もちろん「もっとビジネスライクな感じ」「自社イメージに合う感じ」というのが正しいが、「LGBTq+だから」という1枚の壁が生じることで
「LGBTq+の人の化粧について言ったら、訴えられるのかな?」
「これだからLGBTq+は…」
と、どんどん違う方向に行ってしまうかもしれない。(実際こういう内容を知恵袋などに書いてあったりする)

「自社イメージに合うように化粧してください。キラキラメイクは会社以外でお願いします」
「分かりました」
で済む話なのに、こじれてしまったり、LGBTq+の居場所がなくなってしまうのは悲しい話だ。
なので「メイク」ととらわれずに、
「今日はこういう予定があるから、こんな感じのメイクで行こう」
と、「自分に似合うメイク」にプラスして「今日の予定に似合うメイク」についてもアイディアの内に入れておくと、あなたのメイクはさらに良くなるだろう。
あなたの魅力は1つだけではない。
TPOに合わせても、似合うメイクさえできれば魅力は減らないので安心してほしい。
失敗すると恐ろしいけど、成功すると「ビジネスライクな自分」「可愛い自分」「綺麗な自分」などなど色んな面の魅力を引き出すことができるのも化粧の良いところだよ。
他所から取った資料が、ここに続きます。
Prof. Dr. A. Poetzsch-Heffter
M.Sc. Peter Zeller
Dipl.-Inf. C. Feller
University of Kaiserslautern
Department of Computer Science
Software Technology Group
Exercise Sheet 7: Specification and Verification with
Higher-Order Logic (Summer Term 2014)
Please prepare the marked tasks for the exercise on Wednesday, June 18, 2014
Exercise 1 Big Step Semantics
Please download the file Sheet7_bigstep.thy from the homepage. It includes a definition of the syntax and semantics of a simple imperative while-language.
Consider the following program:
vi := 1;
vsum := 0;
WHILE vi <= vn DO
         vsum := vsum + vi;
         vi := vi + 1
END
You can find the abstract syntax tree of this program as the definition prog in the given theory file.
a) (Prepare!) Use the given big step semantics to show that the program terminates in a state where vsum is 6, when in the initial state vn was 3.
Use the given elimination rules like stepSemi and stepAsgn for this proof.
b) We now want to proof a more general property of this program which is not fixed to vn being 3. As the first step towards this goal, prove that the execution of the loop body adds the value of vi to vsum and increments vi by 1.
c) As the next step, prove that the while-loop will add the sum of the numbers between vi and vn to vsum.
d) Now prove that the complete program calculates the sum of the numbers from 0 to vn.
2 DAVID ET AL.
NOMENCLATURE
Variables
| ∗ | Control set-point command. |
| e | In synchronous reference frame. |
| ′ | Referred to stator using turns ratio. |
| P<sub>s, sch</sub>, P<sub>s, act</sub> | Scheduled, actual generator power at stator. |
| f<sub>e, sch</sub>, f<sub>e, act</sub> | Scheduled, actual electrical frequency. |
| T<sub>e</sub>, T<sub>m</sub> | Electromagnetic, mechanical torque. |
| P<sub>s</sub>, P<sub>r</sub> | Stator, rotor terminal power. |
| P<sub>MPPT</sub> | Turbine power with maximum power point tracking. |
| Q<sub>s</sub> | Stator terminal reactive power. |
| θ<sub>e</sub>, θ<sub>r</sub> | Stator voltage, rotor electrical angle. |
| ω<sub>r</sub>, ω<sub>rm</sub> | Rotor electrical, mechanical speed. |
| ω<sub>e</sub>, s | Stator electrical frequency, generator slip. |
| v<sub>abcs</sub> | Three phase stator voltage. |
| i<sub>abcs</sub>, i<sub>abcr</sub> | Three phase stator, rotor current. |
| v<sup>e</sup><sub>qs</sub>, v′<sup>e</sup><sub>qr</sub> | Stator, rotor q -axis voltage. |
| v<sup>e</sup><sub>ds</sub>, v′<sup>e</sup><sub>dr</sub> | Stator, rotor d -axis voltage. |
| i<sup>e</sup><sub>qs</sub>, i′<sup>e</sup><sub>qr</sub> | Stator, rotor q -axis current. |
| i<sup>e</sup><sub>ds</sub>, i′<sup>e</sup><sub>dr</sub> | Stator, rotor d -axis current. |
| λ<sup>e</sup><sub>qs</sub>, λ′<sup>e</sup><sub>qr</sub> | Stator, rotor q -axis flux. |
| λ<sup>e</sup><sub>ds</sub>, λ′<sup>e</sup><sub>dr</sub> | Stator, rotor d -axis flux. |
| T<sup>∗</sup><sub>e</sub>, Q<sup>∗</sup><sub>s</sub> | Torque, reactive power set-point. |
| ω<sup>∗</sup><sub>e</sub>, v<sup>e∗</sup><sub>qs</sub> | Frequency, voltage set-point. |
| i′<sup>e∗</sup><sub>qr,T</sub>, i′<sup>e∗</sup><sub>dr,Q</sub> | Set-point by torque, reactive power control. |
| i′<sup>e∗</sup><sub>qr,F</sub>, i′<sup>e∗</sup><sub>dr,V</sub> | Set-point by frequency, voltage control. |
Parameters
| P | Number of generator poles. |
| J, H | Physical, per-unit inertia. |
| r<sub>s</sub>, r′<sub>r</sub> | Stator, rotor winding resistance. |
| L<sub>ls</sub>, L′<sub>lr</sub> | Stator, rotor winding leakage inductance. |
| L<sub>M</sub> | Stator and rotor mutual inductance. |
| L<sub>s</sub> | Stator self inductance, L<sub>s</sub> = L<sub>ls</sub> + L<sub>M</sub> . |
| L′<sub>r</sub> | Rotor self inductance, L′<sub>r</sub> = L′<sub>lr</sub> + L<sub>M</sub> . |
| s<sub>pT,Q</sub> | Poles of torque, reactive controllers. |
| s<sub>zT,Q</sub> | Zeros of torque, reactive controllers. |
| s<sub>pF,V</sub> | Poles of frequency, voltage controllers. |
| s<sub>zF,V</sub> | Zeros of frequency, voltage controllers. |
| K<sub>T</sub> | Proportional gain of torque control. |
↓こちらの記事は異性装についてのもので、トランスジェンダーとは違うが、ジェンダーとファッションについても書いてあるので興味があれば是非。
↓こちらはホルモン治療や性別適合手術など「医療行為からアプローチしていきたい」と思ったときに、どういう道筋を辿ればいいかについて書いてある。
まとめ

今回はMTFの方のメイクについてお話してきた。
「自分に似合うメイクなんて分からない!」という場合、自分で雑誌やSNSなどで研究する他に、LGBTq+を応援する会社やジェンダークリニックで「MTFのためのメイク講座」をやっているところもある。
参考にすると良いかもしれない。
僕は油絵を描くが、「水で絵の具を解いてはいけない」「油絵の具の上にアクリル絵の具を重ねてはいけない」という制約がある。
これは「やってしまうと、絵が剥がれてしまう」というリスクがあるからだ。
メイクはこれと似ている。
油絵でどんな絵を描いても自由だけど、やってはいけないことをやると絵そのものが崩壊してしまうので注意。
どんなメイクをしても自由だけど、ベースメイクがしっかりしていない・雨の日にウォータープルーフの化粧品を使っていないなどがあると、化粧そのものが崩壊してしまうので注意。
こんな感じだ。
とはいえ化粧は自分の顔をレベルアップする行為だと考えるので、楽しんでほしいとも思う。